## Exercise goal
Update the V8 optimization reply below by repeating the part that opens with the words containing "We're aware that" and closes with "you point out.", with "amortized" changed to "recouped".

Hi Seth,
I'll give this a shot since nobody else has replied so far...
We're aware that this is an aspect of V8's optimization behavior that isn't necessarily always ideal, depending on your perspective. One might argue that triggering optimization of a function after a certain amount of total usage of that function represents our guess that the function will likely see enough future usage that the CPU cost of optimizing it will likely be amortized eventually, and as such it's fair to optimize any function that accumulates enough total usage, no matter how slowly it reaches that point -- but there is also the memory angle, as you point out.
I think we would probably generally be fine with making changes that avoid (or further delay) optimization of functions that consume their budget extremely slowly, if you want to explore that problem space. I'm not aware of any concrete plans on our side to tackle this specific issue. That said, as you're probably aware we're in the process of rolling out Maglev (and improving it further) and refactoring Turbofan (mostly for better compilation speed), and both of those will likely shake up the existing rules and heuristics for optimization. In general terms, the existence of Maglev means that Turbofan optimization can happen later than it used to; OTOH Turbofan getting faster might counterbalance that to some extent. I personally don't know what the typical size ratio between Maglevved and Turbofanned code for the same function is; *if* there is a significant difference in either direction then that would obviously impact whether we want to make it common or uncommon that a Maglevved function is *not* Turbofanned later.
As a related data point, for Wasm functions unoptimized (Liftoff) code is typically (though not always) quite a bit bigger than optimized code, so the consideration that optimization has a memory cost does not apply to Wasm in the same way it applies to JavaScript (where bytecode is particularly space efficient).
Cheers,
Jakob

## Source data
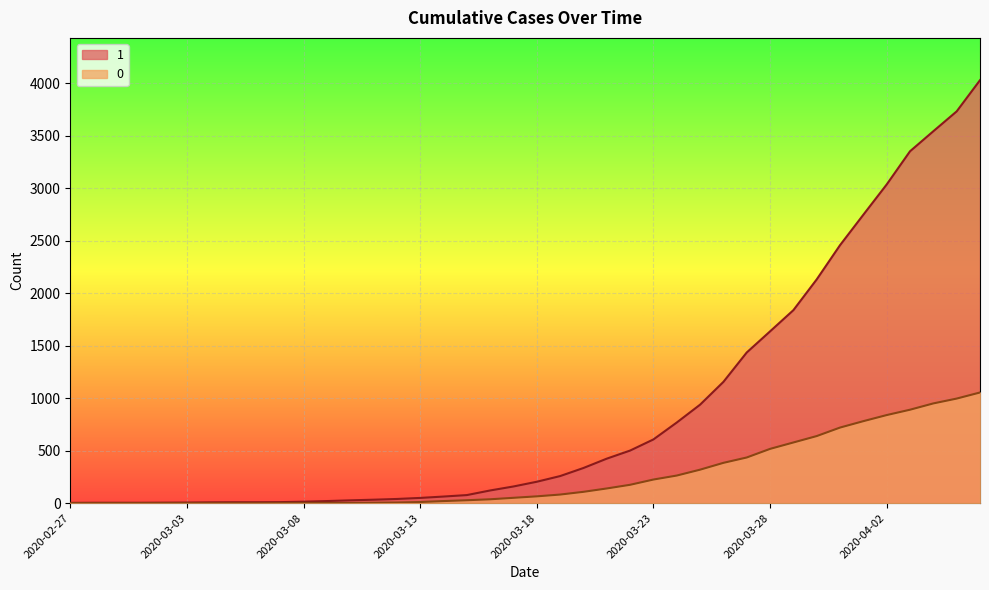

Reading right to left, list all the values displayed in this chart.

1: 4028	3731	3542	3351	3035	2747	2457	2131	1838	1636	1435	1155	938	768	607	501	424	335	258	204	159	121	77	63	50	40	33	27	20	14	10	9	9	8	6	5	4	4	4	3
0: 1054	996	950	890	839	781	720	639	578	517	435	384	319	263	225	175	140	108	82	65	51	37	28	20	11	6	4	2	2	2	1	0	0	0	0	0	0	0	0	0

## Answer area
We're aware that this is an aspect of V8's optimization behavior that isn't necessarily always ideal, depending on your perspective. One might argue that triggering optimization of a function after a certain amount of total usage of that function represents our guess that the function will likely see enough future usage that the CPU cost of optimizing it will likely be recouped eventually, and as such it's fair to optimize any function that accumulates enough total usage, no matter how slowly it reaches that point -- but there is also the memory angle, as you point out.